Firefox is ending Do Not Track, but there are better ways to protect your privacy – here’s what I recommend
- The Firefox web browser is ending support for Do Not Track
- This involved asking websites not to track you, but this was routinely ignored
- There are much better alternatives to keep your data safe
Firefox is one of the best web browsers you can get, but it will remove support for the Do Not Track feature in the upcoming version 135 of the app. This is used to ask websites not to track users across the internet using cookies and other trackers. At first glance, this move sounds like a blow to your privacy, but in the long run it can ultimately be a positive change.
Previously, if the Do Not Track setting was enabled, Firefox would send a request to websites telling them that you did not want to be tracked. Founded in 2009, Do Not Track was intended to be a simple way to keep your private data safe, and Firefox was the first web browser to adopt this feature.

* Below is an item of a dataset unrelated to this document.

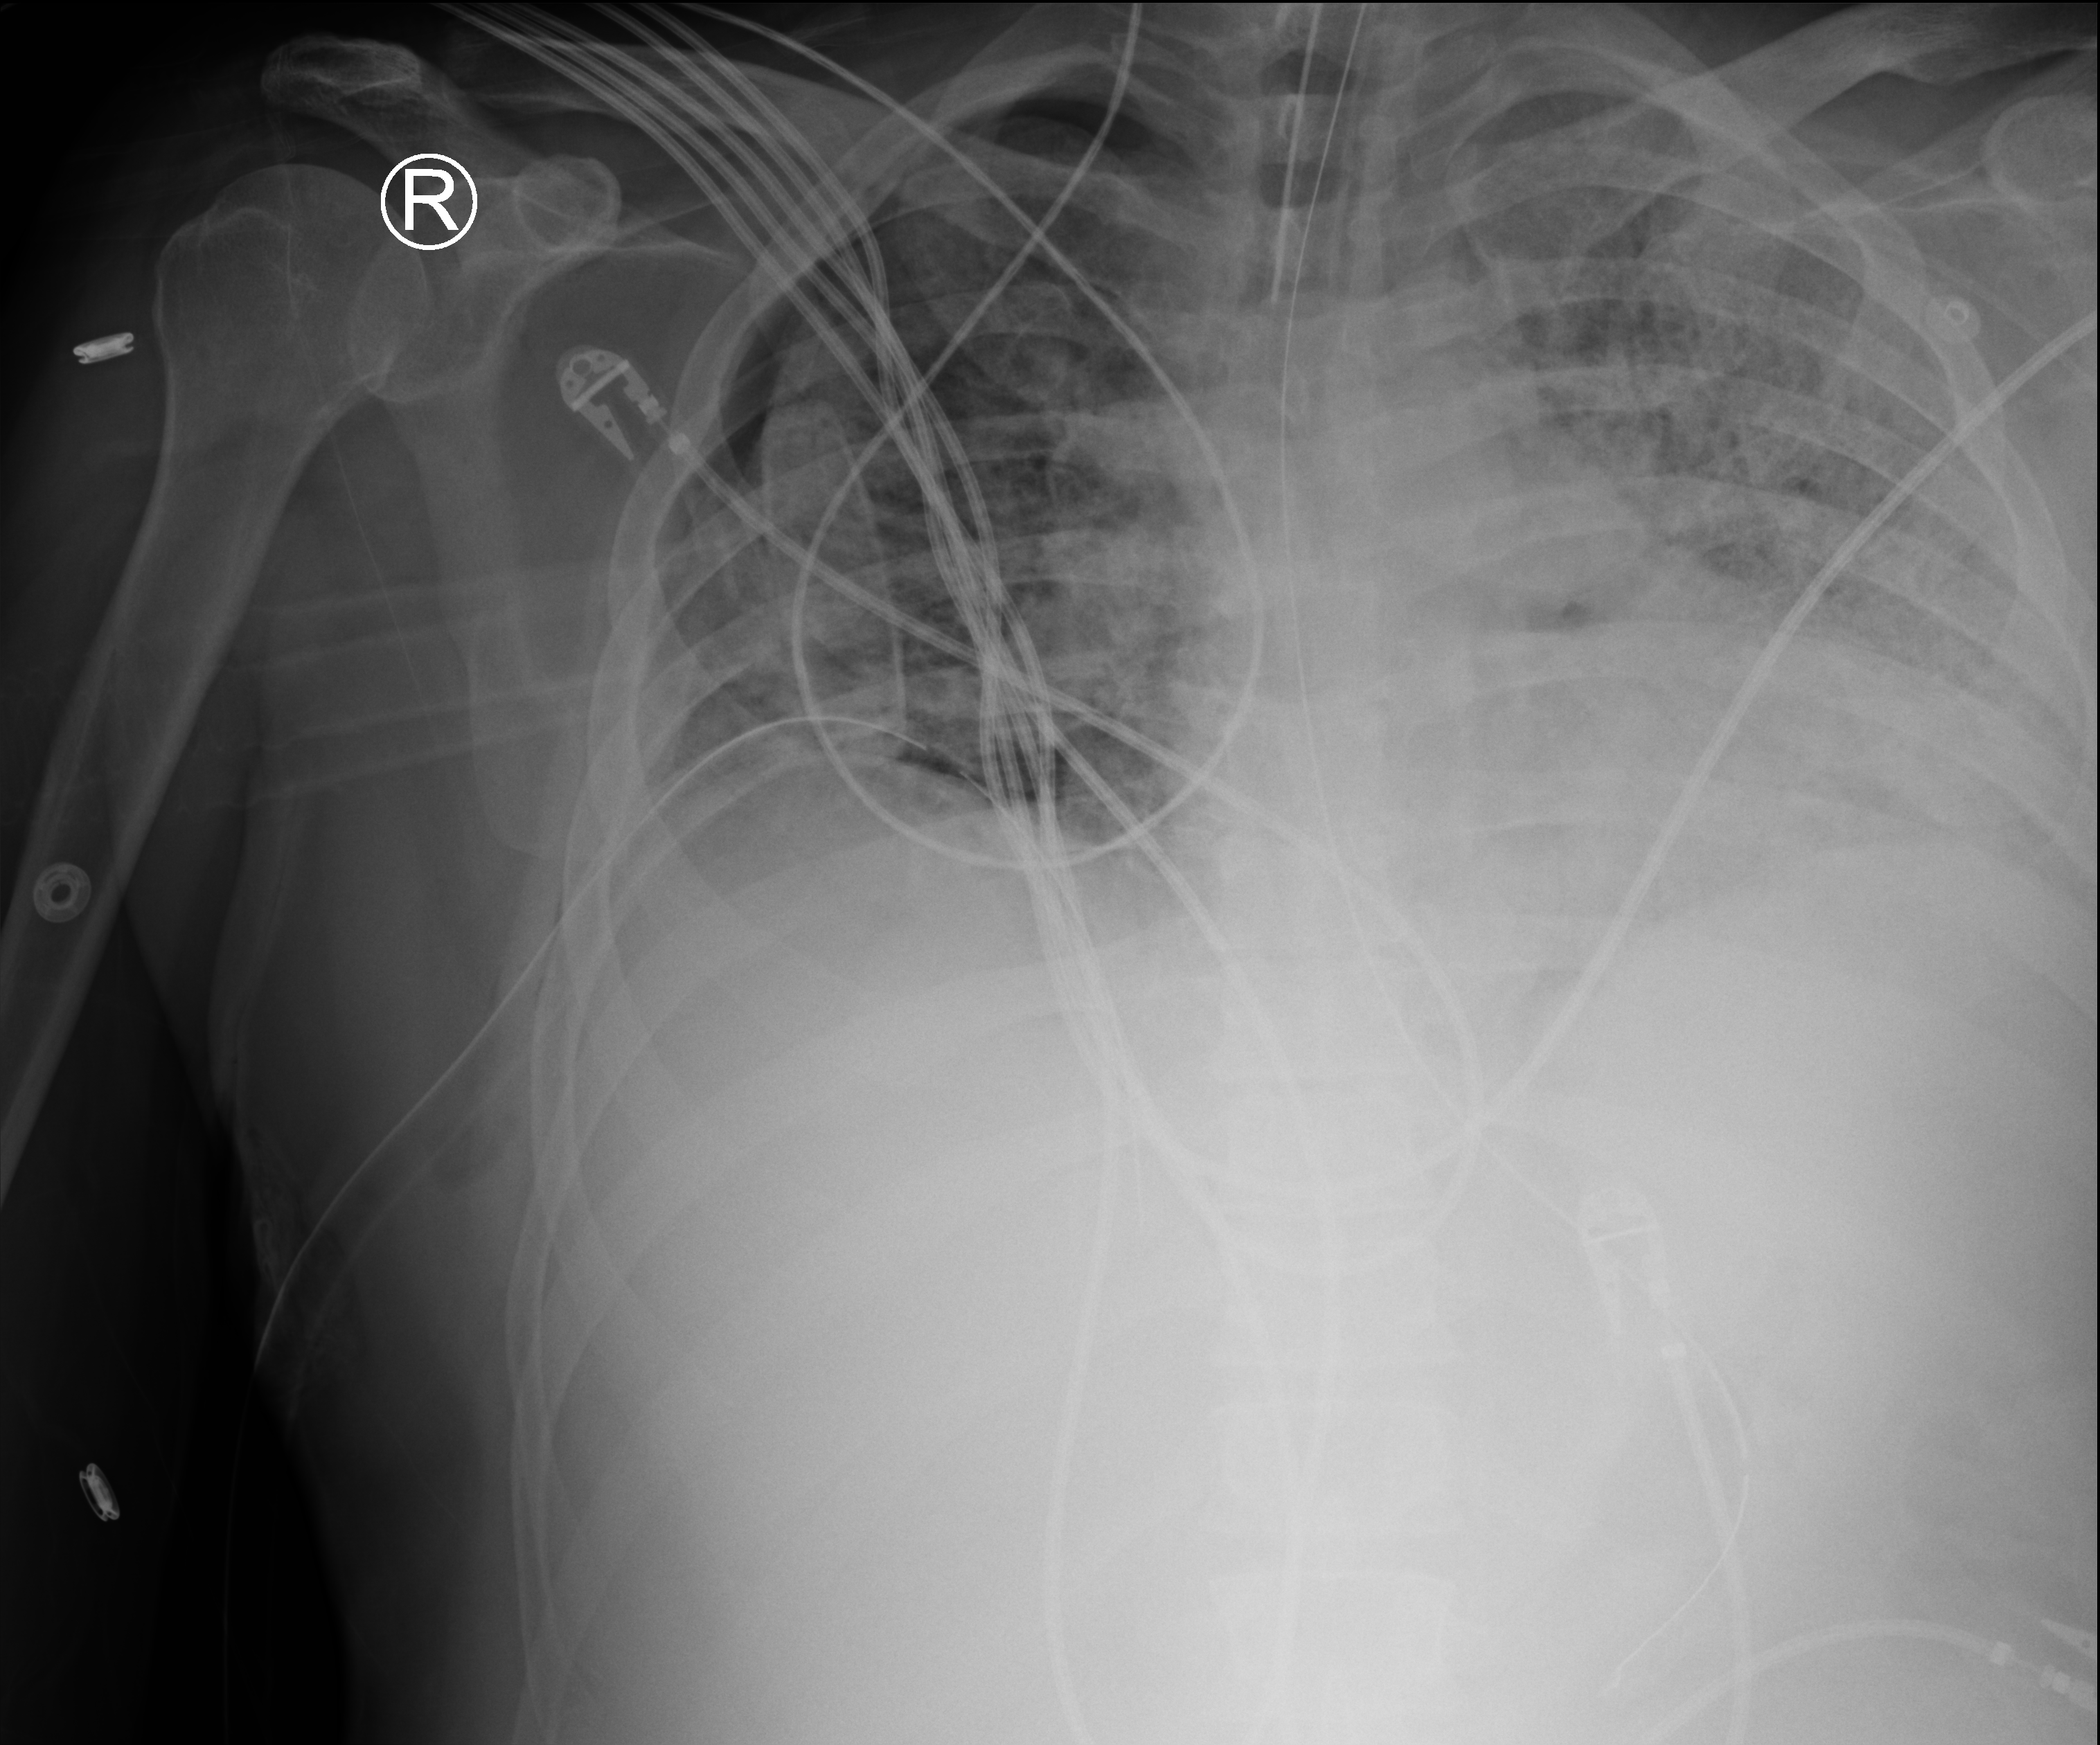
Portable chest radiograph, anteroposterior (AP) projection. Patient hospitalised with COVID-19; male, aged 18–59 years.
Admission-level facts for this patient (not findings on this image; timing relative to this image not recorded): mechanically ventilated during this hospital stay: yes; length of hospital stay: 80 days; diabetes (admission record): no.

Yet concerns have been raised over the years that Do Not Track simply doesn’t work. Since it’s just a request, websites are free to ignore it completely – which many do. If trackers can be used to increase a website’s advertising profits, what website owner will pass up an opportunity to make more money from your private data?
Moreover, in a supporting article Firefox developer Mozilla announced that Do Not Track would be phased out and stated that the feature can actually do that reduce your privacy. This may be because some users enable it and assume it will protect them, neglecting other privacy-enhancing features that work.
What you can do instead
While these concerns persist, Firefox, like some other browsers, has added its own more robust privacy features. Mozilla recommends that you use the Global Privacy Control setting in Firefox instead, as it is respected by more websites and even enforced by law in some places.
In addition, Firefox has many other built-in features designed to combat trackers. That includes enhanced tracking protection, which blocks known trackers, and a Facebook container that stops Meta websites – notorious for their privacy violations – from tracking you across the web.
So while Firefox ending support for Do Not Track may seem like a blow to your privacy at first glance, in reality the browser is simply discontinuing a feature that never really worked well in the first place.
Instead, there are other settings – plus a host of excellent extensions – that can be used to keep your private data safely out of the hands of trackers and advertisers.